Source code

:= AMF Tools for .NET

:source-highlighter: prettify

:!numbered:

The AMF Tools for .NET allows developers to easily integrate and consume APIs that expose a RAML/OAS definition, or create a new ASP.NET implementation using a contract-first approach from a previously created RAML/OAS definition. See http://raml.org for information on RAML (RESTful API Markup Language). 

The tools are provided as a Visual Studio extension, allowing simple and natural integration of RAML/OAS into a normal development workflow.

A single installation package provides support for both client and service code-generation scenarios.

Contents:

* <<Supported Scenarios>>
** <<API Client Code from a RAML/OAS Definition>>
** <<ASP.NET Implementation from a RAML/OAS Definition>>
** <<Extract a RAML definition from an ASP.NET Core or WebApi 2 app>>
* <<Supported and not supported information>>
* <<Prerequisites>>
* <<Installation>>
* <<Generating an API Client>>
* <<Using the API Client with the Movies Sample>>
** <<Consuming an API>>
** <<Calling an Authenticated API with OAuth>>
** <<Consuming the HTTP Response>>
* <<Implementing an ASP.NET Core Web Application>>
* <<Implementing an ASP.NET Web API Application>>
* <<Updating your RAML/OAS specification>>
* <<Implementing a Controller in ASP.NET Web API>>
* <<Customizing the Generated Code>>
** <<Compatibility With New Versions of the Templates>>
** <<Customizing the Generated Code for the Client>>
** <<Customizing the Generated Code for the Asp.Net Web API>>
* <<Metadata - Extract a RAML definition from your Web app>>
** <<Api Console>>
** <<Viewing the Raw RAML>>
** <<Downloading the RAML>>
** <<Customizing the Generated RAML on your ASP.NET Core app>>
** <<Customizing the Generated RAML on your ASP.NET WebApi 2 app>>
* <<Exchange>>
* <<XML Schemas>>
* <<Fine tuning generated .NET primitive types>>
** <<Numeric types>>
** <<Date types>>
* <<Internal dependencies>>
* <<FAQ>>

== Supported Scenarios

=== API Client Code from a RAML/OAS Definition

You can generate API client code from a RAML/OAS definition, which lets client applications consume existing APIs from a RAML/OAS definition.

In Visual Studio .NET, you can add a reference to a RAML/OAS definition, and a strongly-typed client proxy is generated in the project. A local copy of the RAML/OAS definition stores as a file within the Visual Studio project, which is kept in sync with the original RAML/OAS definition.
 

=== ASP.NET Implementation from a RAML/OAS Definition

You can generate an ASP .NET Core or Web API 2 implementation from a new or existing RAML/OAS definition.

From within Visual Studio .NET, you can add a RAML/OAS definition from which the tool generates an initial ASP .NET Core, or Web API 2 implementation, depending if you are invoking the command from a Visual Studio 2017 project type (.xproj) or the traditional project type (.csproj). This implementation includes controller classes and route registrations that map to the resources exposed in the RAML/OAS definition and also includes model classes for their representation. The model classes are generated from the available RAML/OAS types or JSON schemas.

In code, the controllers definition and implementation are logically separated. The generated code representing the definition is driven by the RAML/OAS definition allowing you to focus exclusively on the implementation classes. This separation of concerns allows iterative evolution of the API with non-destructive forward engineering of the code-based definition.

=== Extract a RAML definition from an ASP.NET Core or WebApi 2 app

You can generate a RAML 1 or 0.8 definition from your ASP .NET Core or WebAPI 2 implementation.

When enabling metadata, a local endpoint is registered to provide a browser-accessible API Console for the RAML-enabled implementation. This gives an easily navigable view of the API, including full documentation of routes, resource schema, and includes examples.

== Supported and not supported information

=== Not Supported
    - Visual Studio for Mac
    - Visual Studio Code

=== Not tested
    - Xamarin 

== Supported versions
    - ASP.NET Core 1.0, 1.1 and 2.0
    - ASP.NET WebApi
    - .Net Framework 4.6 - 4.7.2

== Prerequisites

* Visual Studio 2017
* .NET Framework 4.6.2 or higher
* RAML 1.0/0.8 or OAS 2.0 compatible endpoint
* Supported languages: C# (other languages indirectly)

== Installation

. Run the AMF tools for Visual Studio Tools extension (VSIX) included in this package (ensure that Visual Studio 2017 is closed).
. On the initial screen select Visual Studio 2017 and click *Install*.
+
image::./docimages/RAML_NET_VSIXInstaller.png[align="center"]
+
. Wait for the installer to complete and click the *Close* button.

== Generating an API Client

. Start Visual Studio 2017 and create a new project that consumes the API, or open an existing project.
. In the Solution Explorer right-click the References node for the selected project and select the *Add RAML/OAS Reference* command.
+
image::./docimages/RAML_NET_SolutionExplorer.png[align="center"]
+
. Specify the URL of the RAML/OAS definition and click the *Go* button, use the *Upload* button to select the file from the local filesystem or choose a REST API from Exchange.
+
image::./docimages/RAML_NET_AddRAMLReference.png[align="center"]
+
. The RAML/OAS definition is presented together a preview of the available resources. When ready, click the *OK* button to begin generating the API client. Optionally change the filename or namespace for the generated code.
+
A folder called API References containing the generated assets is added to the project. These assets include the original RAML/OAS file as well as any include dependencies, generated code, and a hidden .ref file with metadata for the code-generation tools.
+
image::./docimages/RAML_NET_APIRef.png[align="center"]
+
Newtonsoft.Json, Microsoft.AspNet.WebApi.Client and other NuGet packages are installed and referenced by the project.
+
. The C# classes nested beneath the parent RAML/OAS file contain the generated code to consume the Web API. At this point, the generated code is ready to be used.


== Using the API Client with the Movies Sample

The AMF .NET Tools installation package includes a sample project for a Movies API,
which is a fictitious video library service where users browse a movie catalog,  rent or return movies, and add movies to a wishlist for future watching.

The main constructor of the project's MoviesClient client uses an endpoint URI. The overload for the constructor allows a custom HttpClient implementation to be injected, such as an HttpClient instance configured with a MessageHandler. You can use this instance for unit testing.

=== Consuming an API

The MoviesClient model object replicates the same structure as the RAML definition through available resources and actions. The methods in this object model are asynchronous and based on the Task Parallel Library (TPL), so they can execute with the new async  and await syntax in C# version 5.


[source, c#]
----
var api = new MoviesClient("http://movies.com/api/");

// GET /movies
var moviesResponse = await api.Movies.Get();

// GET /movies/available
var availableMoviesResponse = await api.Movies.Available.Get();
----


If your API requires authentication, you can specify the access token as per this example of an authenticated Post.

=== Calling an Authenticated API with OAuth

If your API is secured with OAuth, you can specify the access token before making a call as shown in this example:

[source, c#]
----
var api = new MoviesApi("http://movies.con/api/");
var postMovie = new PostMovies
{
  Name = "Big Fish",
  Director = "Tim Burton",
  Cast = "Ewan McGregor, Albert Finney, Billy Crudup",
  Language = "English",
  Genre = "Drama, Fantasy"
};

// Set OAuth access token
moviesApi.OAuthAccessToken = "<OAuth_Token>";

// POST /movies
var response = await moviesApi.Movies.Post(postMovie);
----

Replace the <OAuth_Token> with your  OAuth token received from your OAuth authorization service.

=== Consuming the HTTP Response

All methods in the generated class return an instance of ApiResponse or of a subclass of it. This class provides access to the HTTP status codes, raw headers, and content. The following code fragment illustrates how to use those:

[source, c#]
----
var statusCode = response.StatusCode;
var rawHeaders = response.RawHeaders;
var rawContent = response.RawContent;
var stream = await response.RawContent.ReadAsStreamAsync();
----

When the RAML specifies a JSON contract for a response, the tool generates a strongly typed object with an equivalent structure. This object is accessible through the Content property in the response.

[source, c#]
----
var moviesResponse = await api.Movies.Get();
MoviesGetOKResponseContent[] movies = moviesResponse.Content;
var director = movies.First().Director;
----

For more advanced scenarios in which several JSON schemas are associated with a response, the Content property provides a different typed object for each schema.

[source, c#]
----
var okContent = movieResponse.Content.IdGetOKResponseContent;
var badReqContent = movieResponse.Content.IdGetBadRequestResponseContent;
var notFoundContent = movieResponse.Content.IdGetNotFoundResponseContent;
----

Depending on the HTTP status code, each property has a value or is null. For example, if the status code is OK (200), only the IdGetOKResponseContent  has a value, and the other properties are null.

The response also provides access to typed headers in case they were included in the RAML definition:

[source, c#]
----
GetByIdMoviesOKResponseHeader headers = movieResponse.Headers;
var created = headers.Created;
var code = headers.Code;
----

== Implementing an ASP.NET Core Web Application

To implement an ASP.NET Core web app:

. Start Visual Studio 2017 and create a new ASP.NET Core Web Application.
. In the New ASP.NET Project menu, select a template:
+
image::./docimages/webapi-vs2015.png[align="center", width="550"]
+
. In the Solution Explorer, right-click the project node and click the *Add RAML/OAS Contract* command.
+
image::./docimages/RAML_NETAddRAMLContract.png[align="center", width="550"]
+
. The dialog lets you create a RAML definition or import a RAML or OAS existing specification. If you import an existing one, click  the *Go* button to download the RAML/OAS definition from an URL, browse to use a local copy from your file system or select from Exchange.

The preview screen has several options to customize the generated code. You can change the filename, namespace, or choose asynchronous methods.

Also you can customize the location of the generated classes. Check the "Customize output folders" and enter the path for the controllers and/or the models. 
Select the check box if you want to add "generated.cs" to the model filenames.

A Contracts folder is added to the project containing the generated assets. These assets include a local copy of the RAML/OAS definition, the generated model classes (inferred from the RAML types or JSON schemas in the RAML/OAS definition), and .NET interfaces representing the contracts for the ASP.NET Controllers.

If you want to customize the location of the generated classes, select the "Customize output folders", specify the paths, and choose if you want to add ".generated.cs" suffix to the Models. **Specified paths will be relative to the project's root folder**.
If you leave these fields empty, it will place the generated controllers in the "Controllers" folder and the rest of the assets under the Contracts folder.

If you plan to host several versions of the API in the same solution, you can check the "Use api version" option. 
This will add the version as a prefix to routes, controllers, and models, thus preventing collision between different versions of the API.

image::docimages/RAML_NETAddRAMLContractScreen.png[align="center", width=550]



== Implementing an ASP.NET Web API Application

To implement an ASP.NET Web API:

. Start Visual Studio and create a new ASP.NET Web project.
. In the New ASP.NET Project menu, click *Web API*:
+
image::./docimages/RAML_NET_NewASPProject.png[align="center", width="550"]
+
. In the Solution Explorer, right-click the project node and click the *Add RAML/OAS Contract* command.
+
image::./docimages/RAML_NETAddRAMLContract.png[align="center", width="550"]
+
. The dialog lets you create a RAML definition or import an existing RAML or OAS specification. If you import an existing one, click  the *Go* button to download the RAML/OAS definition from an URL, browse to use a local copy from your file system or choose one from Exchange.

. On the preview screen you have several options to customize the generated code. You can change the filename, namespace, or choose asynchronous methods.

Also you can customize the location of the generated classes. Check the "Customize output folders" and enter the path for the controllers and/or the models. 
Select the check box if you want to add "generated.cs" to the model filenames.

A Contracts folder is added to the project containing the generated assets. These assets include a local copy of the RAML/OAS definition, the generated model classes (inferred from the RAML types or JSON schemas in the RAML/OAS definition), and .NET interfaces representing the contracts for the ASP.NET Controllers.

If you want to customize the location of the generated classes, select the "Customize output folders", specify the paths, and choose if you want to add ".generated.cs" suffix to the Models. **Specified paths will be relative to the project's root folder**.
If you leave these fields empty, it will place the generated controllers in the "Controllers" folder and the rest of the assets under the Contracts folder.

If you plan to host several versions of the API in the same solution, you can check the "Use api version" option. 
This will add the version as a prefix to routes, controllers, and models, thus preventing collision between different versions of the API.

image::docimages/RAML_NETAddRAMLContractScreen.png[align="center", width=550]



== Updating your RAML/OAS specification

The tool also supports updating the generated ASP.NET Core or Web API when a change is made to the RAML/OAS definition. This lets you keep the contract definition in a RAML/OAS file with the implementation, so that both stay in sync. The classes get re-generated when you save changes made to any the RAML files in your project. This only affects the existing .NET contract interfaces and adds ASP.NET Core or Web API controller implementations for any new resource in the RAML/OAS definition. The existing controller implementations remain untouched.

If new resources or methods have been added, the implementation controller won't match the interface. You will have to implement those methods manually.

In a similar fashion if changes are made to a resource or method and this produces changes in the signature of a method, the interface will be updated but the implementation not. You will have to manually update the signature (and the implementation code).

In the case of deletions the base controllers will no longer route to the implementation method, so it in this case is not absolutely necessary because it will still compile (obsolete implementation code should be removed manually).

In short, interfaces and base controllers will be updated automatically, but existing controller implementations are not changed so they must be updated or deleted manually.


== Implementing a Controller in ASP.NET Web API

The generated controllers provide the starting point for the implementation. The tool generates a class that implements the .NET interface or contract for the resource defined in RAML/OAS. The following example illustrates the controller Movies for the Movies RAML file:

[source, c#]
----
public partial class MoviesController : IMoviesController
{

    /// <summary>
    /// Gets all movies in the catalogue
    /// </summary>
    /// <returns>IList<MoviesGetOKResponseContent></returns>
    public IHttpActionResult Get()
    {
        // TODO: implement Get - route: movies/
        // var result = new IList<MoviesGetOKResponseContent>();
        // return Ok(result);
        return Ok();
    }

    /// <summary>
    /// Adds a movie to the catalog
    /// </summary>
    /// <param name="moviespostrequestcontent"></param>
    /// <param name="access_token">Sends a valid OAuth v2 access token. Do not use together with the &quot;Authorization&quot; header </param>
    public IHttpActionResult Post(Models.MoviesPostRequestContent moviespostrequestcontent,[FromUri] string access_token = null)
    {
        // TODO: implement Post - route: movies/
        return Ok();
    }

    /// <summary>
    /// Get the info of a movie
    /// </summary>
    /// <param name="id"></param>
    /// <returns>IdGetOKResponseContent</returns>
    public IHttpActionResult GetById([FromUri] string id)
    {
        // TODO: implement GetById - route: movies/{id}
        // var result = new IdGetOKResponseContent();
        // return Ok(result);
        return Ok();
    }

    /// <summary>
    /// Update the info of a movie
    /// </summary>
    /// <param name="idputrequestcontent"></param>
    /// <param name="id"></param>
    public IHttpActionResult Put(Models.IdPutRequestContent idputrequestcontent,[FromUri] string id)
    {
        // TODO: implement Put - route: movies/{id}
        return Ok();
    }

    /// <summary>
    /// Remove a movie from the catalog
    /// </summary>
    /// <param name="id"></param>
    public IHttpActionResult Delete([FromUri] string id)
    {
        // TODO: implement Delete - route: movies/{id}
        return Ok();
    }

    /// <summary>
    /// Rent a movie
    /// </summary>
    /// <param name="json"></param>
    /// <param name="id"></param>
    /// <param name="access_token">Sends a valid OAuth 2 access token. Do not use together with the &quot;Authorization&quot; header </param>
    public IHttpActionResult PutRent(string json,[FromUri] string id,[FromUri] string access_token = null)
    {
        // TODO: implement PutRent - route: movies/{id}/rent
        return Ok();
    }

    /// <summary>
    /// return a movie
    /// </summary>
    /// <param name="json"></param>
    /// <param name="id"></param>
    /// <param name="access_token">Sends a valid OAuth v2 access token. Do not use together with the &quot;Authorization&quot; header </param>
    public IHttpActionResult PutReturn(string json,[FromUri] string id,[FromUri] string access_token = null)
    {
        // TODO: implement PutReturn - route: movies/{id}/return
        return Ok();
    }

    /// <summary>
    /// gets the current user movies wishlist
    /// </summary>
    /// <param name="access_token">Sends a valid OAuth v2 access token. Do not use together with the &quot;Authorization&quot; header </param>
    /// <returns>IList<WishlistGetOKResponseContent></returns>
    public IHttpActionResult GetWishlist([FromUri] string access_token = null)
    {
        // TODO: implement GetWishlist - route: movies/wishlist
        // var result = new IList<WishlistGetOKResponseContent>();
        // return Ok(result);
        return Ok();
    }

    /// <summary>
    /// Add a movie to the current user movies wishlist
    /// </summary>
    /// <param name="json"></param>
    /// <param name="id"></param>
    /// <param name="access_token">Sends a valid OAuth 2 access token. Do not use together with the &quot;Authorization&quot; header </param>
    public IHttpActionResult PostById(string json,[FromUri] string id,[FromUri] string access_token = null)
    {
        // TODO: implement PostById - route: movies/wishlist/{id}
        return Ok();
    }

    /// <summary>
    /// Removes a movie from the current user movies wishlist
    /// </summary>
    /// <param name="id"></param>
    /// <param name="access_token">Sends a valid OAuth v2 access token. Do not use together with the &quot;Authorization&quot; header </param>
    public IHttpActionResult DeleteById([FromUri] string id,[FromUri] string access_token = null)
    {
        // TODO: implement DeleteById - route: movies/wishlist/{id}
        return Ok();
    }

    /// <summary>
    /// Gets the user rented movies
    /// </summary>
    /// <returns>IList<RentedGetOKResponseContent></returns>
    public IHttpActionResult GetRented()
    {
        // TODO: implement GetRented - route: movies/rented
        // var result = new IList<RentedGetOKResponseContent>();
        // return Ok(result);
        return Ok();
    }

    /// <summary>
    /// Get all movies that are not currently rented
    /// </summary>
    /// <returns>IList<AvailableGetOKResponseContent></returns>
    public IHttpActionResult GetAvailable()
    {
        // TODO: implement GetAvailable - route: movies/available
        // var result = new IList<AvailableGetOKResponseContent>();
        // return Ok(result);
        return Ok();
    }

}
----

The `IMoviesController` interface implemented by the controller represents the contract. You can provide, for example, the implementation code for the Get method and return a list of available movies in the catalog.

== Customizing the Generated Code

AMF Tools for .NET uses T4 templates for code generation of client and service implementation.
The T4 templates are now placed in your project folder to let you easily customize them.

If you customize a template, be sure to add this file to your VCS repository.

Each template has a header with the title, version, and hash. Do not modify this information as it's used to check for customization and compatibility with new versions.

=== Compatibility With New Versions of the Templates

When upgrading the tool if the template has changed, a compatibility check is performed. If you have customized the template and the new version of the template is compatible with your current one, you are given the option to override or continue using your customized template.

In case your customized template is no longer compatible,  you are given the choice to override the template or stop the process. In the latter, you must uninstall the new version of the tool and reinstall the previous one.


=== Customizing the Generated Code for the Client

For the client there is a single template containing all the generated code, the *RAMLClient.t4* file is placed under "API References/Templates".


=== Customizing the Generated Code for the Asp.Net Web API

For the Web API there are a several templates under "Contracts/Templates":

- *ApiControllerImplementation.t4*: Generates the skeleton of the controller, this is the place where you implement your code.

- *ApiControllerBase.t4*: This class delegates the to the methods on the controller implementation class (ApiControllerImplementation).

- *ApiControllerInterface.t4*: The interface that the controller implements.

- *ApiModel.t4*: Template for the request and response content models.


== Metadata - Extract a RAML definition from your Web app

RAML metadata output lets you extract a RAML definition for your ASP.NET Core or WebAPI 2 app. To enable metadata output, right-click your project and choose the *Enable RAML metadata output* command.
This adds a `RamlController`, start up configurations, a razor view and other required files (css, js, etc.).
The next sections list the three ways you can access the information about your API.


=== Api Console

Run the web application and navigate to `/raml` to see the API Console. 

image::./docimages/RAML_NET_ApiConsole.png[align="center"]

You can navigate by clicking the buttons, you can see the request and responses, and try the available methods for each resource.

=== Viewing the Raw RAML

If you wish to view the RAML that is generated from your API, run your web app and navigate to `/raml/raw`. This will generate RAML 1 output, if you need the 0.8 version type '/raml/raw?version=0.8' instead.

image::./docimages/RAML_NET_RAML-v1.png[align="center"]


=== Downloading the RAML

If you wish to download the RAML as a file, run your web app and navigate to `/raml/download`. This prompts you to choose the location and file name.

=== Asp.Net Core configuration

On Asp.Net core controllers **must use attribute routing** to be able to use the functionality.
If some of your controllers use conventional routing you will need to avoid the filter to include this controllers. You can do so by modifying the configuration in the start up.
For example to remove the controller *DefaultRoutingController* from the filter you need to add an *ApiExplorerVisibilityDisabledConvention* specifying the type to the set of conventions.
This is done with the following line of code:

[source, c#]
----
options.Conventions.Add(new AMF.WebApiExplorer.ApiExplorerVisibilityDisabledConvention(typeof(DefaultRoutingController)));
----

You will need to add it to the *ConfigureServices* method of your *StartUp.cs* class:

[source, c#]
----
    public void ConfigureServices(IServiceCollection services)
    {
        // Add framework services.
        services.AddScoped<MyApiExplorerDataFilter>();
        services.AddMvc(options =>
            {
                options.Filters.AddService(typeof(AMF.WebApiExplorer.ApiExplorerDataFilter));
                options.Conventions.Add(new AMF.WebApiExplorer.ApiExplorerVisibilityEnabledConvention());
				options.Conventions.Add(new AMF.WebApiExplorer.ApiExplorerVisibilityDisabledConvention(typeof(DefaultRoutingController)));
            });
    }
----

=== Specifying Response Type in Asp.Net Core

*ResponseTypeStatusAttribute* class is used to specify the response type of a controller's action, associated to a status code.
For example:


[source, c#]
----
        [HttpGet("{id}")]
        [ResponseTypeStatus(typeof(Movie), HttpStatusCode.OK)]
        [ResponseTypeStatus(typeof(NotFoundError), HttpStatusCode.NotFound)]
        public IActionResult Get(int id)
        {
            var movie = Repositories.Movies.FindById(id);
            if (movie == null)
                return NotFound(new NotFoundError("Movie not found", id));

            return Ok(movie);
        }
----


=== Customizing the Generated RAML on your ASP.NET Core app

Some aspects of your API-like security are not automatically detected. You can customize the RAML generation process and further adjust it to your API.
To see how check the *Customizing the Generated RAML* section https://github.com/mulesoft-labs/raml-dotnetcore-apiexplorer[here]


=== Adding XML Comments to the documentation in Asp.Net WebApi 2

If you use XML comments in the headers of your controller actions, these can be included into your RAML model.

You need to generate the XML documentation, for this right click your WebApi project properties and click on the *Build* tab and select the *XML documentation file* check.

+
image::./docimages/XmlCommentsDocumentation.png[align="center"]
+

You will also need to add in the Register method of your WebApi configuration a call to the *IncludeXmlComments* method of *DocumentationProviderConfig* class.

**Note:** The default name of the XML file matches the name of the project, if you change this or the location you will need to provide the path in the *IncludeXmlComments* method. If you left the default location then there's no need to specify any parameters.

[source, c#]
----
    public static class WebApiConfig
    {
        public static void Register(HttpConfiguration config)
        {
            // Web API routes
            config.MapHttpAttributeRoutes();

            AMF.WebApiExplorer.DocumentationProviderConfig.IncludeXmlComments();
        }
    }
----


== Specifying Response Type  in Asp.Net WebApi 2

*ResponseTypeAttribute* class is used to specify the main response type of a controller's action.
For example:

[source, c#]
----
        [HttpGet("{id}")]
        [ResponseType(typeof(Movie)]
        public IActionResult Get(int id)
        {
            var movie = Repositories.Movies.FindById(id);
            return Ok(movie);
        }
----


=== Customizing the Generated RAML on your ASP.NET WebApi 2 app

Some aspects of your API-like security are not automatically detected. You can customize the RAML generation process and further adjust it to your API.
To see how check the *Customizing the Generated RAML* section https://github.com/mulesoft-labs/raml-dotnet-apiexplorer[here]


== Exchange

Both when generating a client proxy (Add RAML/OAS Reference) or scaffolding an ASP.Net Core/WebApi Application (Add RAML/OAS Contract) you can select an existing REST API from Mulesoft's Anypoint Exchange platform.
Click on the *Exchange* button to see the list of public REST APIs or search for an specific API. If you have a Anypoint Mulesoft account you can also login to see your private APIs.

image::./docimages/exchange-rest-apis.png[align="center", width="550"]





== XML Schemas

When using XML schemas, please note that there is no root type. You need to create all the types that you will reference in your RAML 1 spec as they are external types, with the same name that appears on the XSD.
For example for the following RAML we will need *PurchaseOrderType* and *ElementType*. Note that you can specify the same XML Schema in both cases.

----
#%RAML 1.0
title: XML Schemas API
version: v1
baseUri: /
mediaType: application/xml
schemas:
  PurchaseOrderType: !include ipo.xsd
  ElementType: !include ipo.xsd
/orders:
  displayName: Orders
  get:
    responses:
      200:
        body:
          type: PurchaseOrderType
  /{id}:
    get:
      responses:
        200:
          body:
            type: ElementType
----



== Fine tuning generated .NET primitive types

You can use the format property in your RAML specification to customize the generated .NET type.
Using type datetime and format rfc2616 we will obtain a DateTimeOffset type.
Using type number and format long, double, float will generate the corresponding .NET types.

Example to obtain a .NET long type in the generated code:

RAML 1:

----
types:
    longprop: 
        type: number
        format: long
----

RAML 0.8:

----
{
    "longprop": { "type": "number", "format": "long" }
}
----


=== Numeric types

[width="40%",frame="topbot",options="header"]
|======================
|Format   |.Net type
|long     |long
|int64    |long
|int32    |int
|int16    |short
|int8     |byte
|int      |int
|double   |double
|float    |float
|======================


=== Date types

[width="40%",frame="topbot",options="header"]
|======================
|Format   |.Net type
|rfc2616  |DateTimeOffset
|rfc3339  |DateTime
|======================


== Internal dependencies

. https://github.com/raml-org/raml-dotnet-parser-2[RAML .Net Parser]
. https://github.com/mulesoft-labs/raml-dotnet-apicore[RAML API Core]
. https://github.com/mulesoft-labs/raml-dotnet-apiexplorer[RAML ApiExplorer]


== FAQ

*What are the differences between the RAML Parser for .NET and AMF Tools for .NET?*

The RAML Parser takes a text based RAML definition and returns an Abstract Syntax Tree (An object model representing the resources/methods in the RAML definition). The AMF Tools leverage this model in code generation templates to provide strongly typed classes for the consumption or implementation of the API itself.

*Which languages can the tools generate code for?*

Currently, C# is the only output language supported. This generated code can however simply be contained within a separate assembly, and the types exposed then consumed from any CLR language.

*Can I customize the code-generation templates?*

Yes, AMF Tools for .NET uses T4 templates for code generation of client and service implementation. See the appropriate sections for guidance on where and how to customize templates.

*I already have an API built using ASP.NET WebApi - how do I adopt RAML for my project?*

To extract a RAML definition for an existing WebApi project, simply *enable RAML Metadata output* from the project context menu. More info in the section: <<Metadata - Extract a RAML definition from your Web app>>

——————————

**Directive**
Although the records may continue, retype only the lines from the first one through the one containing "Code from a RAML/OAS Definition>>", exactly as they appear.

**Result below**
Source code

:= AMF Tools for .NET

:source-highlighter: prettify

:!numbered:

The AMF Tools for .NET allows developers to easily integrate and consume APIs that expose a RAML/OAS definition, or create a new ASP.NET implementation using a contract-first approach from a previously created RAML/OAS definition. See http://raml.org for information on RAML (RESTful API Markup Language). 

The tools are provided as a Visual Studio extension, allowing simple and natural integration of RAML/OAS into a normal development workflow.

A single installation package provides support for both client and service code-generation scenarios.

Contents:

* <<Supported Scenarios>>
** <<API Client Code from a RAML/OAS Definition>>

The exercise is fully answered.